Dear Editor,
Lincoln Lewis obviously did not read my letter directed at him (‘Lewis has to stop peddling his notion…’ SN, November 14) . He says my letter “is absent supporting evidence to negate my consistent position that the Guyana Constitution be respected and enforced” (‘An inconsistency in thinking,’ SN, Novermber 17). I clearly stated in my letter that the current constitution is fraudulent, illegitimate and illegal. It was drafted by an illegal dictatorship and supported by only around 10% of the voting age population in a fixed referendum. What more evidence does Mr Lewis want that this constitution is an illegality and cannot be respected and enforced with any legal or moral force? He does not comprehend the difference between de facto and de jure constitutionality for if he did, he would not be peddling this simplistic discourse.
A de facto constitution is one which exists as a matter of fact but is unlawful and illegitimate. This aptly describes the 1980 constitution. A de jure constitution is one which is lawful, given the force of lawfulness by a full participatory democratic referendum. A de jure constitution is also a de facto constitution. A de facto constitution is not a de jure constitution. Guyana has never had a de jure constitution. Once the citizenry resides within the state governed by a de facto constitution, they are bound by its existence. This does not mean they morally or legalistically endorse that constitution nor does it imply the constitution is legal or moral, it simply means the citizenry operates under that constitution. That illegitimate de facto constitution remains the constitution of the land until it is replaced by a de jure constitution. Thus, one can operate under a constitution while maintaining it is without legal and moral validity.

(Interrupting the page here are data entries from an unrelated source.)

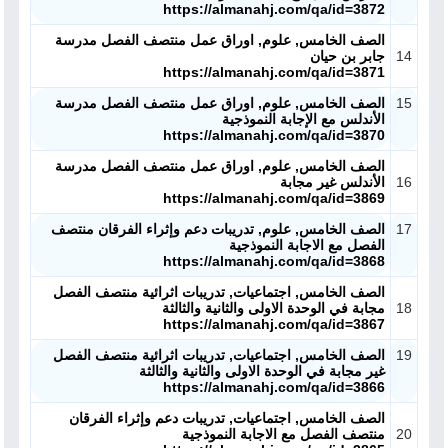
https://almanahj.com/qa/id=3872
الصف الخامس, علوم, اوراق عمل منتصف الفصل مدرسة
14
جابر بن حيان
https://almanahj.com/qa/id=3871
15
الصف الخامس, علوم, اوراق عمل منتصف الفصل مدرسة
الأندلس مع الإجابة النموذجية
https://almanahj.com/qa/id=3870
الصف الخامس, علوم, اوراق عمل منتصف الفصل مدرسة
16
الأندلس غير مجابة
https://almanahj.com/qa/id=3869
17
الصف الخامس, علوم, تدريبات دعم وإثراء الفرقان منتصف
الفصل مع الاجابة النموذجية
https://almanahj.com/qa/id=3868
الصف الخامس, اجتماعيات, تدريبات اثرائية منتصف الفصل
18
مجابة في الوحدة الاولى والثانية والثالثة
https://almanahj.com/qa/id=3867
19
الصف الخامس, اجتماعيات, تدريبات اثرائية منتصف الفصل
غير مجابة في الوحدة الاولى والثانية والثالثة
https://almanahj.com/qa/id=3866
الصف الخامس, اجتماعيات, تدريبات دعم وإثراء الفرقان
20
منتصف الفصل مع الاجابة النموذجية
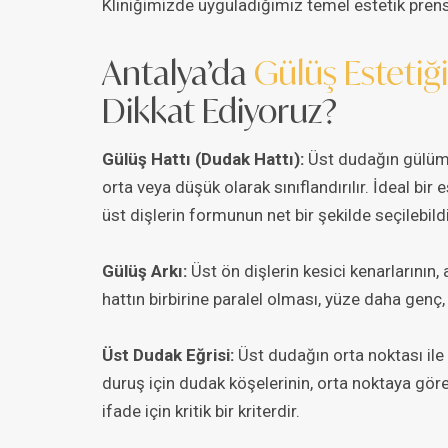
Kliniğimizde uyguladığımız temel estetik prensi
Antalya’da
Gülüş Estetiği
Dikkat Ediyoruz?
Gülüş Hattı (Dudak Hattı):
Üst dudağın gülüm
orta veya düşük olarak sınıflandırılır. İdeal bir
üst dişlerin formunun net bir şekilde seçilebildiğ
Gülüş Arkı:
Üst ön dişlerin kesici kenarlarının,
hattın birbirine paralel olması, yüze daha genç, 
Üst Dudak Eğrisi:
Üst dudağın orta noktası ile a
duruş için dudak köşelerinin, orta noktaya göre
ifade için kritik bir kriterdir.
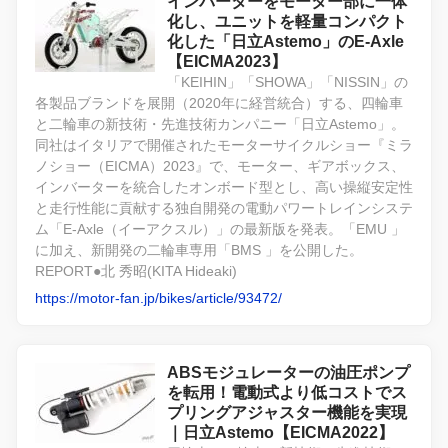
インバーターをモーター部に一体
化し、ユニットを軽量コンパクト
化した「日立Astemo」のE-Axle
【EICMA2023】
「KEIHIN」「SHOWA」「NISSIN」の
各製品ブランドを展開（2020年に経営統合）する、四輪車
と二輪車の新技術・先進技術カンパニー「日立Astemo」。
同社はイタリアで開催されたモーターサイクルショー『ミラ
ノショー（EICMA）2023』で、モーター、ギアボックス、
インバーターを統合したオンボード型とし、高い操縦安定性
と走行性能に貢献する独自開発の電動パワートレインシステ
ム「E-Axle（イーアクスル）」の最新版を発表。「EMU 」
に加え、新開発の二輪車専用「BMS 」を公開した。
REPORT●北 秀昭(KITA Hideaki)
https://motor-fan.jp/bikes/article/93472/
ABSモジュレーターの油圧ポンプ
を転用！電動式より低コストでス
プリングアジャスター機能を実現
｜日立Astemo【EICMA2022】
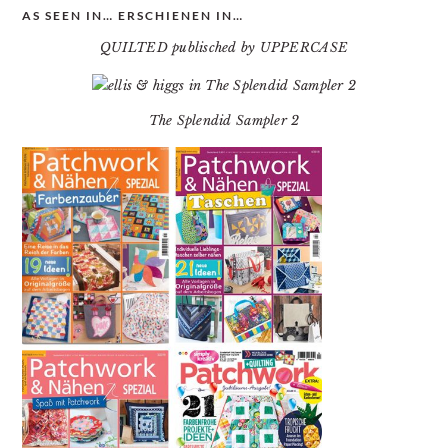
AS SEEN IN… ERSCHIENEN IN…
QUILTED publisched by UPPERCASE
The Splendid Sampler 2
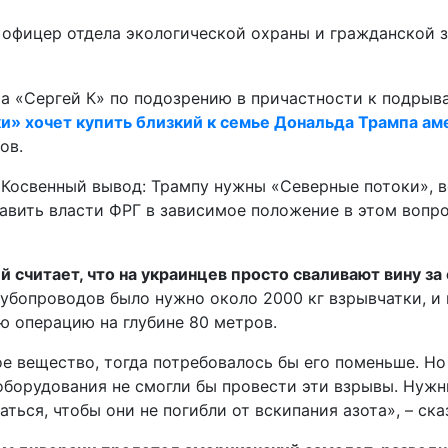
 офицер отдела экологической охраны и гражданской 
и» хочет купить близкий к семье Дональда Трампа ам
ов.
. Косвенный вывод: Трампу нужны «Северные потоки», в
авить власти ФРГ в зависимое положение в этом вопрос
 считает, что на украинцев просто сваливают вину з
рубопроводов было нужно около 2000 кг взрывчатки, и
ю операцию на глубине 80 метров.
е вещество, тогда потребовалось бы его поменьше. Но 
оборудования не смогли бы провести эти взрывы. Нужн
ься, чтобы они не погибли от вскипания азота», – ска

The very notion that because one is trapped under de facto constitutional architecture lacking inherent legitimacy, one must respect and enforce the constitution and in doing so legitimize its inchoate fraudulence is exactly the kind of thinking that entrenches authoritarianism. Mr Lewis’s idea that this constitutional artifice should be clothed in legality not only enables the PPP to escape accountability, it also cleanses the PNC of its litany of abominations. For anyone to not view this constitution from the de facto versus de jure stance is downright capricious. We cannot legitimize a congenitally illegitimate constitution. We simply cannot. We may operate under it for the next fifty years but it will not alter in a single iota its immanent illegality. One can disrespect the constitution and condemn its enforcement because of its innate illegality but still utilize it for practical purposes because one lives, or is forced to live, within the confines of the state captive to the constitution. People must be entitled to moral outrage at and rejection of illegitimate laws even as they are forced by circumstances to condone and operate within them.
The constitution does not have to be legal to hold the government accountable. It has to exist and operate in de facto fashion to suffice. The recent act of prorogation of a legislature by a minority executive president highlights the de facto versus de jure distinction that must be made by society.
Mr Lewis quoted Article 119A, which deals with constitutional reform. What he does not highlight are the blockages to constitutional reform in this de facto constitution and further, the gravity of executive interference in achieving constitutional reform. People power does not exist under the 1980 constitution. People power is subject and secondary to executive power. The people elect the National Assembly and the President, and the President – minority or majority – can prorogue and dissolve the Assembly at will, without reason and on a whim. The selection of the various commissions Mr Lewis references are politically driven with inordinate power resident in the president in this regard. The non-establishment of these commissions reflects the torment that is executive power stymieing people power. The selection of the dominant power roles within the judiciary require executive/presidential consent. The constitution is here as a fact of life. We are forced to live within it and its heinous manifestations but we cannot legalize or moralize positively on it. We will operate within it until it is radically changed. We will rely on it for practical reasons until it is replaced with a legally chosen constitution. We will not respect it or enforce it out of any legal or moral duty but out of mere survival and mere systemic operability. The courts will write judgements on it. But it remains incipiently fraudulent, illegal and immoral. In parting, where are the legal minds of this country to lead this discourse? Non-attorneys like Mr Lewis and myself should not be leading this discussion.